___ THE DATA
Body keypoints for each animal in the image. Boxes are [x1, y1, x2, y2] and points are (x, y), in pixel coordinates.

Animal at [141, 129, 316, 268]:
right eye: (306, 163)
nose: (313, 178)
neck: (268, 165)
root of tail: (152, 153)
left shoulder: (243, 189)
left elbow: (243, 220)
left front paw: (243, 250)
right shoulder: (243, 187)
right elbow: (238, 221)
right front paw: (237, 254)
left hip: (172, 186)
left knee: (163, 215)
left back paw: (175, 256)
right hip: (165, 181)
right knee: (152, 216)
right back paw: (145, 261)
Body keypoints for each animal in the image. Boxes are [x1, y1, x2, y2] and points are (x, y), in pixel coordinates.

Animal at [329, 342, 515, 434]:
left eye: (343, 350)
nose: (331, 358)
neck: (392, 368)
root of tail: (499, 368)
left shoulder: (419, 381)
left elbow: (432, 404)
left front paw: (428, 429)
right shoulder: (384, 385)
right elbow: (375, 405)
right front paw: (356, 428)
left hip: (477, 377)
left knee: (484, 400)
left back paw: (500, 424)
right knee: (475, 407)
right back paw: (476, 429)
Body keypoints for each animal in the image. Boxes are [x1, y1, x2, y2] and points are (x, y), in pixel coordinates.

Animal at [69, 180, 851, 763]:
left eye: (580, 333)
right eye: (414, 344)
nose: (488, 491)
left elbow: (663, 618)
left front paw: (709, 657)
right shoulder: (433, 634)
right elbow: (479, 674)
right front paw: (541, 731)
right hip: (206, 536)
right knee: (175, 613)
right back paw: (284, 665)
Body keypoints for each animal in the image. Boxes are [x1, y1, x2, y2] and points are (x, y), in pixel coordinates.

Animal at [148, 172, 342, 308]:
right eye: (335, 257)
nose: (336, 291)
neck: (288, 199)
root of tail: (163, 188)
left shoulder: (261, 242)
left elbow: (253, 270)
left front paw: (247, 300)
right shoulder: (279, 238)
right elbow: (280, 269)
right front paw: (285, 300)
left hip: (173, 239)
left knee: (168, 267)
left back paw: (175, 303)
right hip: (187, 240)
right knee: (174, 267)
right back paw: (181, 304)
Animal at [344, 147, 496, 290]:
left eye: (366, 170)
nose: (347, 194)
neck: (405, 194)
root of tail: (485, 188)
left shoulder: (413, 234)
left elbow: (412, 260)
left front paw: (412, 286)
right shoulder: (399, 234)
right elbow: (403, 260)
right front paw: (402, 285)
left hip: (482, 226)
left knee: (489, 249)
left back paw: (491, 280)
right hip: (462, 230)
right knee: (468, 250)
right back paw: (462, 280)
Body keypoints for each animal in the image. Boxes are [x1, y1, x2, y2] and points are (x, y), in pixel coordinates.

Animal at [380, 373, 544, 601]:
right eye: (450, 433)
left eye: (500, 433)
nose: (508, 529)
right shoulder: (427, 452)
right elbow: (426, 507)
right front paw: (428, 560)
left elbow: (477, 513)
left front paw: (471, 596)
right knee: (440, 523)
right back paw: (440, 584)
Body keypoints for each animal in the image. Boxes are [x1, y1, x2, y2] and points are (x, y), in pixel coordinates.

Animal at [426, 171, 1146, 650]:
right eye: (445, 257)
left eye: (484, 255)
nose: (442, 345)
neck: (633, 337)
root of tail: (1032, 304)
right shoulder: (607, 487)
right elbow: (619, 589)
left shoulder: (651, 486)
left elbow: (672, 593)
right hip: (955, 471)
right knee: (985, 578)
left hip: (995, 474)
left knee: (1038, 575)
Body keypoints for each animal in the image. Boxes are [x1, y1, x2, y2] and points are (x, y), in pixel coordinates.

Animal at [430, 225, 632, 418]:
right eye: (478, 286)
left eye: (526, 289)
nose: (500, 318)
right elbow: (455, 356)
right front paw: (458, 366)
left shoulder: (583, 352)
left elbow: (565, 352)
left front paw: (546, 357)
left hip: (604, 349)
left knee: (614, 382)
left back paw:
______
WHAT THE TASK REQUIRES: Restating all of the data exactly is the whole task.

ANSWER TO THIS TASK:
Body keypoints for each animal in the image. Boxes are [x1, y1, x2, y2] and points are (x, y), in pixel coordinates.

Animal at [141, 129, 316, 268]:
right eye: (306, 163)
nose: (313, 178)
neck: (268, 165)
root of tail: (152, 153)
left shoulder: (243, 189)
left elbow: (243, 220)
left front paw: (243, 250)
right shoulder: (243, 187)
right elbow: (238, 221)
right front paw: (237, 254)
left hip: (172, 186)
left knee: (163, 215)
left back paw: (175, 256)
right hip: (165, 181)
right knee: (152, 216)
right back paw: (145, 261)
Body keypoints for each animal in the image. Boxes are [x1, y1, x2, y2] and points are (x, y), in pixel coordinates.

Animal at [329, 342, 515, 434]:
left eye: (343, 350)
nose: (331, 358)
neck: (392, 368)
root of tail: (499, 368)
left shoulder: (419, 381)
left elbow: (432, 404)
left front paw: (428, 429)
right shoulder: (384, 385)
right elbow: (375, 405)
right front paw: (356, 428)
left hip: (477, 377)
left knee: (484, 400)
left back paw: (500, 424)
right knee: (475, 407)
right back paw: (476, 429)
Body keypoints for each animal in the image. Boxes are [x1, y1, x2, y2] and points are (x, y), in pixel coordinates.

Animal at [69, 180, 851, 763]:
left eye: (580, 333)
right eye: (414, 344)
nose: (488, 491)
left elbow: (663, 618)
left front paw: (709, 657)
right shoulder: (433, 634)
right elbow: (479, 674)
right front paw: (541, 731)
right hip: (206, 536)
right knee: (175, 613)
right back paw: (284, 665)
Body keypoints for each animal in the image. Boxes are [x1, y1, x2, y2] and points are (x, y), in pixel coordinates.

Animal at [148, 172, 342, 308]:
right eye: (335, 257)
nose: (336, 291)
neck: (288, 199)
root of tail: (163, 188)
left shoulder: (261, 242)
left elbow: (253, 270)
left front paw: (247, 300)
right shoulder: (279, 238)
right elbow: (280, 269)
right front paw: (285, 300)
left hip: (173, 239)
left knee: (168, 267)
left back paw: (175, 303)
right hip: (187, 240)
right knee: (174, 267)
right back paw: (181, 304)
Animal at [344, 147, 496, 290]:
left eye: (366, 170)
nose: (347, 194)
neck: (405, 194)
root of tail: (485, 188)
left shoulder: (413, 234)
left elbow: (412, 260)
left front paw: (412, 286)
right shoulder: (399, 234)
right elbow: (403, 260)
right front paw: (402, 285)
left hip: (482, 226)
left knee: (489, 249)
left back paw: (491, 280)
right hip: (462, 230)
right knee: (468, 250)
right back paw: (462, 280)
Body keypoints for each animal in the image. Boxes are [x1, y1, x2, y2] and points are (x, y), in pixel coordinates.

Animal at [380, 373, 544, 601]:
right eye: (450, 433)
left eye: (500, 433)
nose: (508, 529)
right shoulder: (427, 452)
right elbow: (426, 507)
right front paw: (428, 560)
left elbow: (477, 513)
left front paw: (471, 596)
right knee: (440, 523)
right back paw: (440, 584)
Body keypoints for each animal in the image. Boxes are [x1, y1, x2, y2] and points are (x, y), in pixel coordinates.

Animal at [426, 171, 1146, 650]:
right eye: (445, 257)
left eye: (484, 255)
nose: (442, 345)
neck: (633, 337)
root of tail: (1032, 304)
right shoulder: (607, 487)
right elbow: (619, 589)
left shoulder: (651, 486)
left elbow: (672, 593)
right hip: (955, 471)
right knee: (985, 578)
left hip: (995, 474)
left knee: (1038, 575)
Body keypoints for each animal in the image. Boxes are [x1, y1, x2, y2] and points are (x, y), in pixel coordinates.

Animal at [430, 225, 632, 418]:
right eye: (478, 286)
left eye: (526, 289)
nose: (500, 318)
right elbow: (455, 356)
right front paw: (458, 366)
left shoulder: (583, 352)
left elbow: (565, 352)
left front paw: (546, 357)
left hip: (604, 349)
left knee: (614, 382)
left back paw:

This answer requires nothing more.